# SUPPLIED PASSAGE:
+--
Uh oh. 95 is not my idea of a prime number. It turns out the shortcut only works when \(a-n\) is prime. To repair the defect, we could apply a primality test to each value of \(a-n\) before taking the shortcut. But if we’re going to build a primality test into our prime generator, we might as well use it directly to choose the primes.
It seems we are back where we began, and no closer to having a practical prime generator. Nevertheless, on Dudley’s scale I would not rank this idea as “worthless.” When you take a long hike around the shore of a lake, you eventually wind up exactly where you started, but that does not make the trip worthless. Along the way you may have seen something interesting, or even astonishing.
Very interesting, thanks!
+--
# INFORMATION PROVIDED:
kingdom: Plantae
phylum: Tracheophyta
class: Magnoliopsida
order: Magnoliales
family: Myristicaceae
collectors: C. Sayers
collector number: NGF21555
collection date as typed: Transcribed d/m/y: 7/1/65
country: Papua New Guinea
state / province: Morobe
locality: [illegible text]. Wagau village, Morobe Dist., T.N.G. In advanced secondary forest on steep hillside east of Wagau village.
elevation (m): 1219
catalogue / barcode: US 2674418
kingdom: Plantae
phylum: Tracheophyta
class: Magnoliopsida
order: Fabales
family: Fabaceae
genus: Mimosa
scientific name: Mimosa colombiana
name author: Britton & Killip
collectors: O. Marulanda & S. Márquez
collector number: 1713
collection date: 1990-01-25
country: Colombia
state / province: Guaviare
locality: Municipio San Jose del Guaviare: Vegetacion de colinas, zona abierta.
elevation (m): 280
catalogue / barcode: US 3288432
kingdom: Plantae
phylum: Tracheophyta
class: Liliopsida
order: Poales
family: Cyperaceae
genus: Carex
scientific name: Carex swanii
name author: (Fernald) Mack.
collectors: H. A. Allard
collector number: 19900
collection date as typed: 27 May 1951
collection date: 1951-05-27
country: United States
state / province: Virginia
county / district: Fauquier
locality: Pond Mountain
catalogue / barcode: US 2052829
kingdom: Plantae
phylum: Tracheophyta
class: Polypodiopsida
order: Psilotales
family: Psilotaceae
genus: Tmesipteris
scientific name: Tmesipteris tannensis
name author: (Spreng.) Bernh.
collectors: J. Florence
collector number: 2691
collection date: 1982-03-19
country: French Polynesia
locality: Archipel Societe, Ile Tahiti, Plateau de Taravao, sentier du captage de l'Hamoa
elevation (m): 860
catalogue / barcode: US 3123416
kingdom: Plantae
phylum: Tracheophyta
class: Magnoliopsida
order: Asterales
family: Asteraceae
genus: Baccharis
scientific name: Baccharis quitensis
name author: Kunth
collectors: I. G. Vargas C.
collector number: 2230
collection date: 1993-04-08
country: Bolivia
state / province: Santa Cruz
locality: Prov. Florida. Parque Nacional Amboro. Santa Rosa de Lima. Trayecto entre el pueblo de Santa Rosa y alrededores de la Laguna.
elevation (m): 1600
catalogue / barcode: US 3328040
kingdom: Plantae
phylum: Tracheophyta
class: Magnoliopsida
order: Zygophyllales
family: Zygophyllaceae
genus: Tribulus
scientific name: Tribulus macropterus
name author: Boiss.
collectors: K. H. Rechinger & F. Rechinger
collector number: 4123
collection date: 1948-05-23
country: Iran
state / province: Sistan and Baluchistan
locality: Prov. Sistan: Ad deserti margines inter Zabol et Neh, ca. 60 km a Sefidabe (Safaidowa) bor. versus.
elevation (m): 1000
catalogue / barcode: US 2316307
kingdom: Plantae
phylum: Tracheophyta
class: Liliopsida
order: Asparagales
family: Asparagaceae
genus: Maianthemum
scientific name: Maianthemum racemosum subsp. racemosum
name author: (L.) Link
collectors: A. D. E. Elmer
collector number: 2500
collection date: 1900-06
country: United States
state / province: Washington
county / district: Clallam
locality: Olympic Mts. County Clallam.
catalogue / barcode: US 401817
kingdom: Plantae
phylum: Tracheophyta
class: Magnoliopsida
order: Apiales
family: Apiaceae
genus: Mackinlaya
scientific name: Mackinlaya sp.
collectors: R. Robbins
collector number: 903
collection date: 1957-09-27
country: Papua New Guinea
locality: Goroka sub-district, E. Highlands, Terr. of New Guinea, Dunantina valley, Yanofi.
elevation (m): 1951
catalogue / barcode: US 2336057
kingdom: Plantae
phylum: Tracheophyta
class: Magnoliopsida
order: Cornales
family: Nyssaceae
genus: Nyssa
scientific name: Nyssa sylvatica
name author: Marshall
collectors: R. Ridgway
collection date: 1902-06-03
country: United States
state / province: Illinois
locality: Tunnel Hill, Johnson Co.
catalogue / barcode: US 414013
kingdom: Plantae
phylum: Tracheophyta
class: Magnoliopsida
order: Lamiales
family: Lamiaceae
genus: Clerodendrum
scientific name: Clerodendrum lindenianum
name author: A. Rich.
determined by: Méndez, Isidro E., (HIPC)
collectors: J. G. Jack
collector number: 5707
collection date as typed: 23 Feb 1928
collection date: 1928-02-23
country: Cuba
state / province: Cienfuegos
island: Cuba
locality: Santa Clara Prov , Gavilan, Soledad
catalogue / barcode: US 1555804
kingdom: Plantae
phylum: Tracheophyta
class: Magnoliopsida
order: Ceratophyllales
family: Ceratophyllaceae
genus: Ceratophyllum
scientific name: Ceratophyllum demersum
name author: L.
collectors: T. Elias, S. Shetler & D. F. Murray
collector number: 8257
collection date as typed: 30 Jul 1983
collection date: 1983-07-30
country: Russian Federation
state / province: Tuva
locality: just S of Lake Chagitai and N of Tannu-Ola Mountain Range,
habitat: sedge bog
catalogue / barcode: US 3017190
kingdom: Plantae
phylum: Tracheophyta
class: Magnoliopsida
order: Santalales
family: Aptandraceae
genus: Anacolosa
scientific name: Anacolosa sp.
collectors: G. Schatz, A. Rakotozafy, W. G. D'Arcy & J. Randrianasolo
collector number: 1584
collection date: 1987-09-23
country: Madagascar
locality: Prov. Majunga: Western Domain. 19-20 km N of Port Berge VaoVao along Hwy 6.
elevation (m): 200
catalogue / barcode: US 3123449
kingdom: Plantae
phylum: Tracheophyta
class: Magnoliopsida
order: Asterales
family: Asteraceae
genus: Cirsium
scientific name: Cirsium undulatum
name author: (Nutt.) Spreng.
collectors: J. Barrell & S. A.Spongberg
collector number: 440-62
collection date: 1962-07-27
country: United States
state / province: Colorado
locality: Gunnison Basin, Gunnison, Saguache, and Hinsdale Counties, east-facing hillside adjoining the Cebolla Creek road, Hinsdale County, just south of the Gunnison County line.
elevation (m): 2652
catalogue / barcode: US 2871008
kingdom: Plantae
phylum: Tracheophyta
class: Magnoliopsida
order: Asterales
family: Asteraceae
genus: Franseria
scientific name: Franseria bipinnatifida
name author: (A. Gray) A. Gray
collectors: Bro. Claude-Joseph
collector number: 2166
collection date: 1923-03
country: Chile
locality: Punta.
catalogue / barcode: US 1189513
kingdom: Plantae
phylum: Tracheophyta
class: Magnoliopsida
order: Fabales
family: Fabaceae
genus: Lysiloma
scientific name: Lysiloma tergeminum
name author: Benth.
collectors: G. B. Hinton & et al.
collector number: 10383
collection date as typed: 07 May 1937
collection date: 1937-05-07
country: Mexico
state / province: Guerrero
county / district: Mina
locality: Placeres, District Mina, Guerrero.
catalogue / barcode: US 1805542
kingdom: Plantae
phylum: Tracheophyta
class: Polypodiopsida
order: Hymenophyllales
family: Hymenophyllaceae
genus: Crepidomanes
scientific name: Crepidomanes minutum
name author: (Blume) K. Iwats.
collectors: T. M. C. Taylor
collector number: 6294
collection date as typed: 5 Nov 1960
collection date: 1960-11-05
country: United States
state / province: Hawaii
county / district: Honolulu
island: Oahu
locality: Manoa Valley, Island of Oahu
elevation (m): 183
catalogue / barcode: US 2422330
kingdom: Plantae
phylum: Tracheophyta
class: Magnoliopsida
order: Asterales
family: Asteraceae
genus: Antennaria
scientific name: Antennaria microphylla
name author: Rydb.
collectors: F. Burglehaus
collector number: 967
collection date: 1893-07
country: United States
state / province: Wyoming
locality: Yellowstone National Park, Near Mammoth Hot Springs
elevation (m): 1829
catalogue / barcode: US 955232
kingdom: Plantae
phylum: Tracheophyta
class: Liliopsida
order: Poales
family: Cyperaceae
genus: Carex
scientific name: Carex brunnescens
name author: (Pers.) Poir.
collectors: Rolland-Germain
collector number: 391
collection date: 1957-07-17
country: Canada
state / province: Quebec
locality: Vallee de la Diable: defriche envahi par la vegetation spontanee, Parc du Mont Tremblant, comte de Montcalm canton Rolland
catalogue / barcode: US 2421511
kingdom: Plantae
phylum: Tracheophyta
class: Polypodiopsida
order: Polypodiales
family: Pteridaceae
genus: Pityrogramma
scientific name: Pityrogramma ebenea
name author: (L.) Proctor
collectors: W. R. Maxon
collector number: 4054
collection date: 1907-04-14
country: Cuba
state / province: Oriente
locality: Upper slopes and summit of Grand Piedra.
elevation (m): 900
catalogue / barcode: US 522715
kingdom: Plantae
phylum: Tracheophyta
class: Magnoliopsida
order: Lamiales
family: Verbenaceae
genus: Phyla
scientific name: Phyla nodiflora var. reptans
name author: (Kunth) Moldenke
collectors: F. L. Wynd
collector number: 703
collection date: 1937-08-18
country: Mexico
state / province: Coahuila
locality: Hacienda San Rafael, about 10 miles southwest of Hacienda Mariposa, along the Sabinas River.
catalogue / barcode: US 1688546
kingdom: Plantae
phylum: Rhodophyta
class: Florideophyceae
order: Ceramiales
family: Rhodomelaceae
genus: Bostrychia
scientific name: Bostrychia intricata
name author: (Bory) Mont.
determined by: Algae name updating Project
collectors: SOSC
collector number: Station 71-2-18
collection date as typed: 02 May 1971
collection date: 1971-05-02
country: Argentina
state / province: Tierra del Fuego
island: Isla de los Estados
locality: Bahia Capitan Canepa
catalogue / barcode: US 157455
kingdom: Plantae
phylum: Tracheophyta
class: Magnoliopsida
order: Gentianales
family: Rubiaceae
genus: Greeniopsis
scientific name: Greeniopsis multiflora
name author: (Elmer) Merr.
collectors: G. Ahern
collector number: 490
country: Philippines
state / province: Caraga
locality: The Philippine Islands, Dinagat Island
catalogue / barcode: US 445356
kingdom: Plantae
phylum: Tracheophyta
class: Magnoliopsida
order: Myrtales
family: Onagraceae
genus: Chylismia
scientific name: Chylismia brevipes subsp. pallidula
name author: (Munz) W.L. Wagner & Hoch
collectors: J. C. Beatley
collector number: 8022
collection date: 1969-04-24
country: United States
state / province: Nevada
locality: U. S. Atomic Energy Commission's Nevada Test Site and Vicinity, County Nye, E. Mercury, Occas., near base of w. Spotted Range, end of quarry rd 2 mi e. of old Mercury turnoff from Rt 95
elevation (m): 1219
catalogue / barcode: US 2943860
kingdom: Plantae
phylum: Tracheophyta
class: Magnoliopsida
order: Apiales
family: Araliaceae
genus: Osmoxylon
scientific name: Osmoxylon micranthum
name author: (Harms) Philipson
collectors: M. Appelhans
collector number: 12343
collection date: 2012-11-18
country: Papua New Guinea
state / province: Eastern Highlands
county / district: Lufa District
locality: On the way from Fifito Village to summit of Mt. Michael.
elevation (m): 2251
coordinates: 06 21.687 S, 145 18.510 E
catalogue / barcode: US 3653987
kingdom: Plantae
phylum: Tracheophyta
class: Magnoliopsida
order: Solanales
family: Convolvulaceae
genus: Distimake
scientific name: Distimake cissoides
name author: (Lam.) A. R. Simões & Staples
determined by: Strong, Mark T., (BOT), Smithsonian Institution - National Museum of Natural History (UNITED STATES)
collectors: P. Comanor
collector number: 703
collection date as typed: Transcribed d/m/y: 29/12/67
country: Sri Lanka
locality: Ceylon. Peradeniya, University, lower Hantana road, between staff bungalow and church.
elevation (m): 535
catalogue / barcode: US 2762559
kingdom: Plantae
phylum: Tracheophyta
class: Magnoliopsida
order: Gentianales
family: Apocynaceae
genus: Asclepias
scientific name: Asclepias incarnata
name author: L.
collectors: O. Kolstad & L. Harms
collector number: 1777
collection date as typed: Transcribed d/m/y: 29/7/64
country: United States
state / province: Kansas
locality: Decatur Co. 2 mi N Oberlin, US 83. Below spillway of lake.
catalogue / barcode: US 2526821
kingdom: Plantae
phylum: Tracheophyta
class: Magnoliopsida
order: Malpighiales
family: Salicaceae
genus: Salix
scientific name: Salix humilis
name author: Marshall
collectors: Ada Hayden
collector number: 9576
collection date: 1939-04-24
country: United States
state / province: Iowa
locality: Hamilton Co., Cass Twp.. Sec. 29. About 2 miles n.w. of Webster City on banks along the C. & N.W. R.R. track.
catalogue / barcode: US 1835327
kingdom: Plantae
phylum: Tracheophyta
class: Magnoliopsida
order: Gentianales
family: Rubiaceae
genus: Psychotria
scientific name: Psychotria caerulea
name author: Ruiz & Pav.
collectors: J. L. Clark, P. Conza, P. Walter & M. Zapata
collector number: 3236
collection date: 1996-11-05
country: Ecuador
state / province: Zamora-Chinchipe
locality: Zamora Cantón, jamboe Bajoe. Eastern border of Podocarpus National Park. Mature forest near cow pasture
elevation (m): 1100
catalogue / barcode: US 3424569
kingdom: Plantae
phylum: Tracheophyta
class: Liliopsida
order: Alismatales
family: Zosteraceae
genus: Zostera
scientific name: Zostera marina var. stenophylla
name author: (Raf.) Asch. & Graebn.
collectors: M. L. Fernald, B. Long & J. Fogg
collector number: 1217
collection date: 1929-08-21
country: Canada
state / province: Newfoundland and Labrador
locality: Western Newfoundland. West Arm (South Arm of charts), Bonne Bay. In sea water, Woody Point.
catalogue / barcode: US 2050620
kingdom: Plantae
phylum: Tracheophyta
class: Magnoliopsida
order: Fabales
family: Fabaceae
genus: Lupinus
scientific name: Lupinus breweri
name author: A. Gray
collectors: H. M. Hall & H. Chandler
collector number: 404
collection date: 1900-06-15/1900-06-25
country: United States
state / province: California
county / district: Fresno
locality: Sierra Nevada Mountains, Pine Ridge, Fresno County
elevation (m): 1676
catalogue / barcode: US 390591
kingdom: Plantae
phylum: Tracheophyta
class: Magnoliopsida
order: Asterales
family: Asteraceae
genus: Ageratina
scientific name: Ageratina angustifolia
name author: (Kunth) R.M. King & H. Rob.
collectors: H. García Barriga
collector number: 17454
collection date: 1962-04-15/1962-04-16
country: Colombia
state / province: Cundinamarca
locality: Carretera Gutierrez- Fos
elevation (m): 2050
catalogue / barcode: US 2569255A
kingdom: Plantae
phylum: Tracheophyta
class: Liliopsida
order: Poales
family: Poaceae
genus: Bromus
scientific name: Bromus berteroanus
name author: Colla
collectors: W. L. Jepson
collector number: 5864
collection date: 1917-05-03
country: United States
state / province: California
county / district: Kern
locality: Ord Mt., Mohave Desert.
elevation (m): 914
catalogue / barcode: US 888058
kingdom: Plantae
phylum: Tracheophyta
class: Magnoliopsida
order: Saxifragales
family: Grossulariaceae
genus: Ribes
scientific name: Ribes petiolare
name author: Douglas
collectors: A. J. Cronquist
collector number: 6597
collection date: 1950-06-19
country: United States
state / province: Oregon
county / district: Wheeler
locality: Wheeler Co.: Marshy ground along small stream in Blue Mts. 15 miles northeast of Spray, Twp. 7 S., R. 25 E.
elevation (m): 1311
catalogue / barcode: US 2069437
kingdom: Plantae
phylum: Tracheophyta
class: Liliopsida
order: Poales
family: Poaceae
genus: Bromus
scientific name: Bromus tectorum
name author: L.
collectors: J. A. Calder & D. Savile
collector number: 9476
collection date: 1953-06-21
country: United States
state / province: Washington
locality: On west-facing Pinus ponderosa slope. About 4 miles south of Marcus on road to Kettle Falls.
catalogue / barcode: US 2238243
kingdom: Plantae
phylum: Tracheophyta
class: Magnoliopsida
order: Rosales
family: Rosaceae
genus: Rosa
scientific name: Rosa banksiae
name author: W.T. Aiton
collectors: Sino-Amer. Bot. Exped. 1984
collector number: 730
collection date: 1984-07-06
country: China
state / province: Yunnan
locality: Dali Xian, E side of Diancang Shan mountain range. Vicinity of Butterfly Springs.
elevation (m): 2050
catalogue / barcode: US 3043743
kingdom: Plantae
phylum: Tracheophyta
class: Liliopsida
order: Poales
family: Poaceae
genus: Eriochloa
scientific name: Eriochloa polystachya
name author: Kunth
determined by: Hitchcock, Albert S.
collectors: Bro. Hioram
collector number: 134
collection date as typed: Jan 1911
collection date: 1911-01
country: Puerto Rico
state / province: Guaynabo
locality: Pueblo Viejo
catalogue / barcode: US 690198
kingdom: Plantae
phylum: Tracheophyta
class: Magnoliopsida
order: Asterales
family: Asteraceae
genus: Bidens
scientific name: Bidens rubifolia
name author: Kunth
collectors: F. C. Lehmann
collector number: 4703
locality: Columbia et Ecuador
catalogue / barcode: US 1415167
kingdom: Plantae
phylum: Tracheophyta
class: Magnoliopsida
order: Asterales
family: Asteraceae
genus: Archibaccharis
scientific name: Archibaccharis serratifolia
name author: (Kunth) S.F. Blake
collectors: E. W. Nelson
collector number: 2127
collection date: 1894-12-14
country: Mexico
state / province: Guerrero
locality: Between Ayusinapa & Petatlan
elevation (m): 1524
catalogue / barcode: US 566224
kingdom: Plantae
+--
# EXERCISE TASKS:
**1)** Repeat word for word the part of the prime-generator passage above that opens with the words containing "It seems we" and closes with "Very interesting, thanks!".
**2)** According to the prime-generator passage, under what condition does the shortcut work?

# PER-TASK OUTPUTS:
**1)**
It seems we are back where we began, and no closer to having a practical prime generator. Nevertheless, on Dudley’s scale I would not rank this idea as “worthless.” When you take a long hike around the shore of a lake, you eventually wind up exactly where you started, but that does not make the trip worthless. Along the way you may have seen something interesting, or even astonishing.
Very interesting, thanks!

**2)** It works only when a − n is prime.